Through the 1890s the pace of life picked up at Refuge. The seven who carried the Mordecai name into that decade made it synonymous with hard work, success, and dignity.


Such was the esteem with which George Mordecai was held by the voters that they chose him to represent them in the California Assembly. Mordecai was reelected to a second term in 1892, and within a few months he became one of Madera County’s founding fathers by introducing the bill to carve it from Fresno County. By 1897, the Mordecais were pillars of society in the Valley. Thirty years after George Mordecai brought the family name to California, it found its place among Madera County pioneers. Then the inevitable happened. The family lost its first member, reducing the number to six.


The accident occurred in the corral not far from the house. Sixteen year-old Richard was helping his father with the cattle. Suddenly, the horse reared up and fell back on the lad. The saddle horn ruptured his spleen, and he died.


Over the next few years, the Mordecai children grew up. Louise never married, remaining at Refuge for 100 years. George Jr. and Ethelfleda married but had no children of their own. Brooke married Caroline Preston and they gave George Mordecai four grandchildren: Caroline, Barbara, Elizabeth Brooke, and Susan.

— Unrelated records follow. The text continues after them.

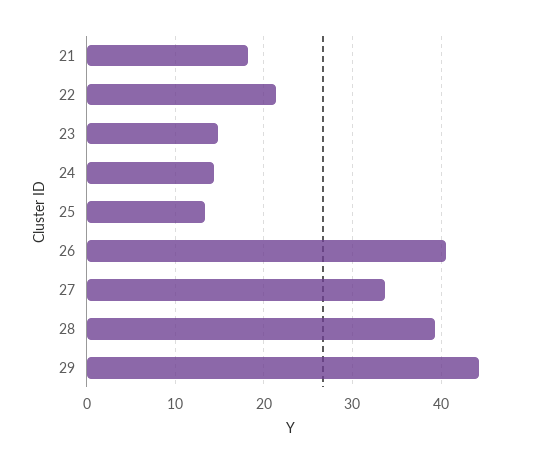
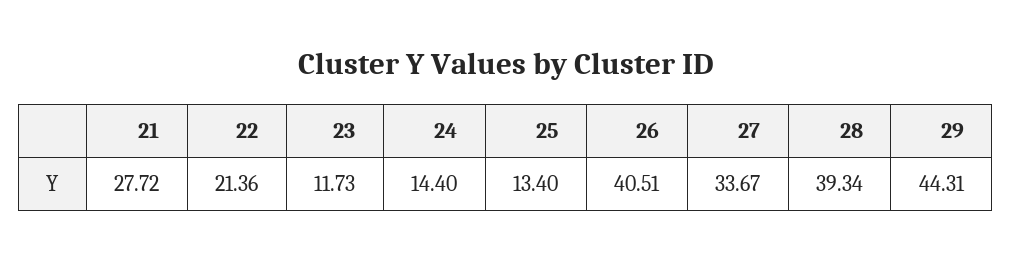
  {
-   "21": 18,
+   "21": 27.72,
    "22": 21.36,
-   "23": 15,
+   "23": 11.73,
    "24": 14.4,
    "25": 13.4,
    "26": 40.51,
    "27": 33.67,
    "28": 39.34,
    "29": 44.31
  }

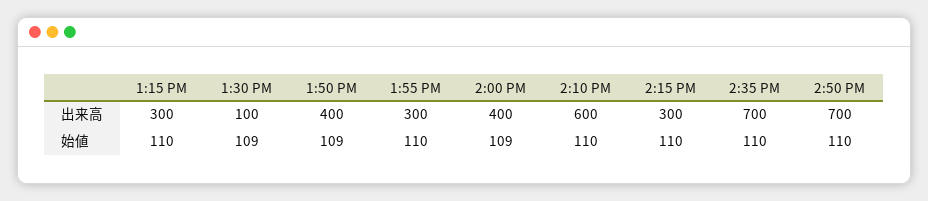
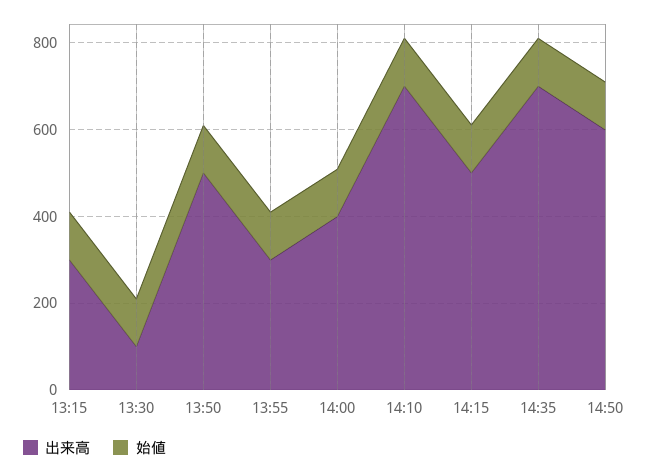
  {
    "出来高": {
      "1:15 PM": 300,
      "1:30 PM": 100,
-     "1:50 PM": 400,
+     "1:50 PM": 500,
      "1:55 PM": 300,
      "2:00 PM": 400,
-     "2:10 PM": 600,
+     "2:10 PM": 700,
-     "2:15 PM": 300,
+     "2:15 PM": 500,
      "2:35 PM": 700,
-     "2:50 PM": 700
+     "2:50 PM": 600
    },
    "始値": {
      "1:15 PM": 110,
      "1:30 PM": 109,
      "1:50 PM": 109,
      "1:55 PM": 110,
      "2:00 PM": 109,
      "2:10 PM": 110,
      "2:15 PM": 110,
      "2:35 PM": 110,
      "2:50 PM": 110
    }
  }

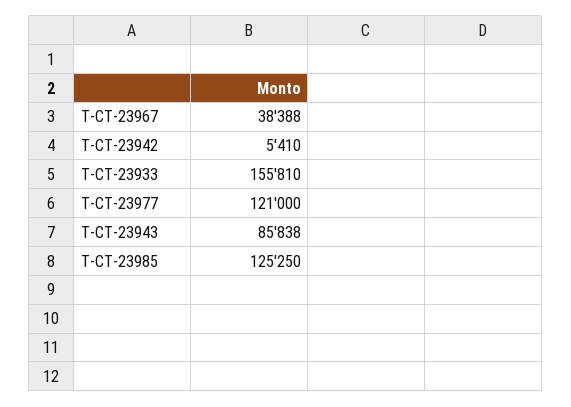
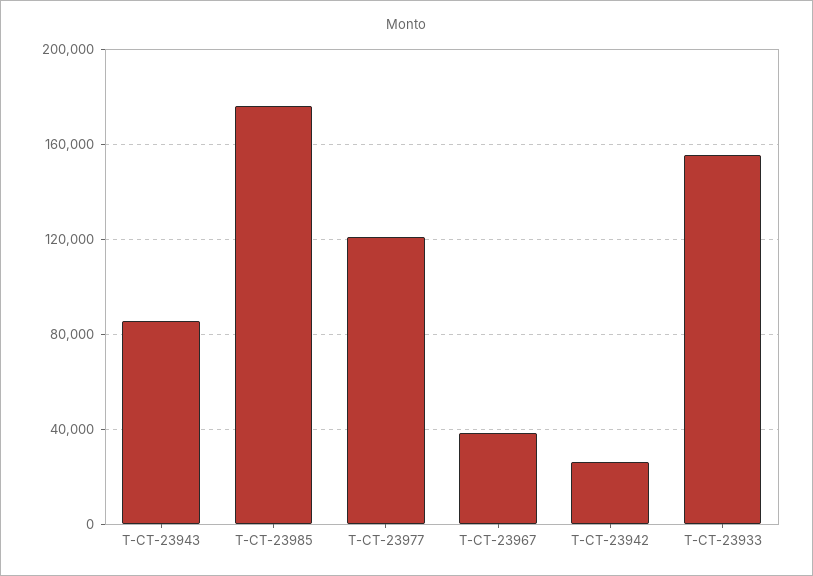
  {
    "T-CT-23967": 38388,
-   "T-CT-23942": 5410,
+   "T-CT-23942": 25000,
    "T-CT-23933": 155810,
    "T-CT-23977": 121000,
    "T-CT-23943": 85838,
-   "T-CT-23985": 125250
+   "T-CT-23985": 175000
  }

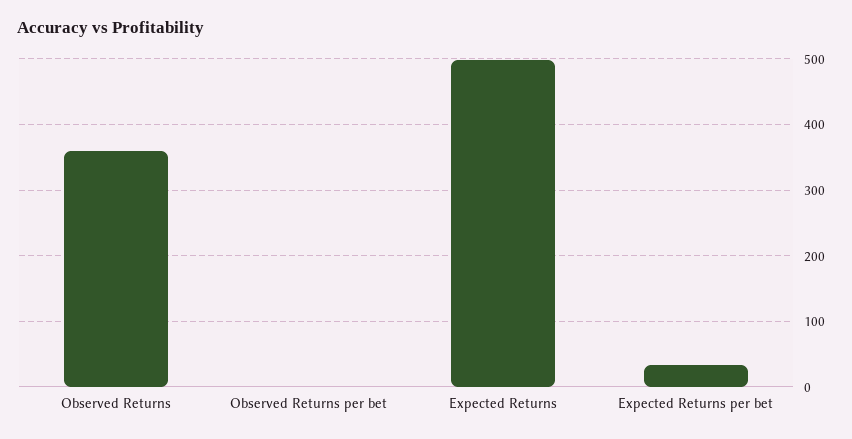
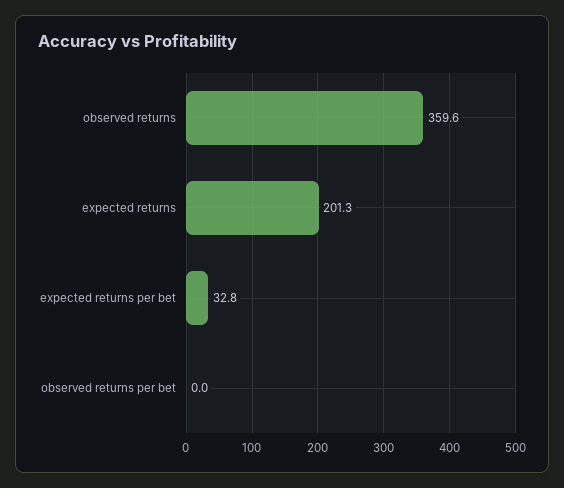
  {
    "Observed Returns": 359.6,
    "Observed Returns per bet": 0,
-   "Expected Returns": 500,
+   "Expected Returns": 201.3,
    "Expected Returns per bet": 32.8
  }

George Mordecai died in 1920 and his wife passed away in 1929. George W. Mordecai, Jr. died in 1944; Ethelfleda Mordecai in 1963; Brooke Fisher Mordecai in 1971; and daughter Louise Mordecai in 1980.


In 1933, the first Mordecai grandchild, Caroline, was killed in an automobile accident. Barbara Colquhoun Mordecai Myers died in 2008, and Elizabeth Brooke Mordecai Wissler passed away in 2016. For the next five years, Susan remained the sole member of the family that had been born with the Mordecai name. Now there are none.


Today George Washington Mordecai’s legacy is carefully guarded by the next generation: deRosset Myers Jr., Brooke Myers, Caroline Myers Bailey, John Brooke Wissler, Susan Wissler and Cecelia Wissler Sheeter and their families.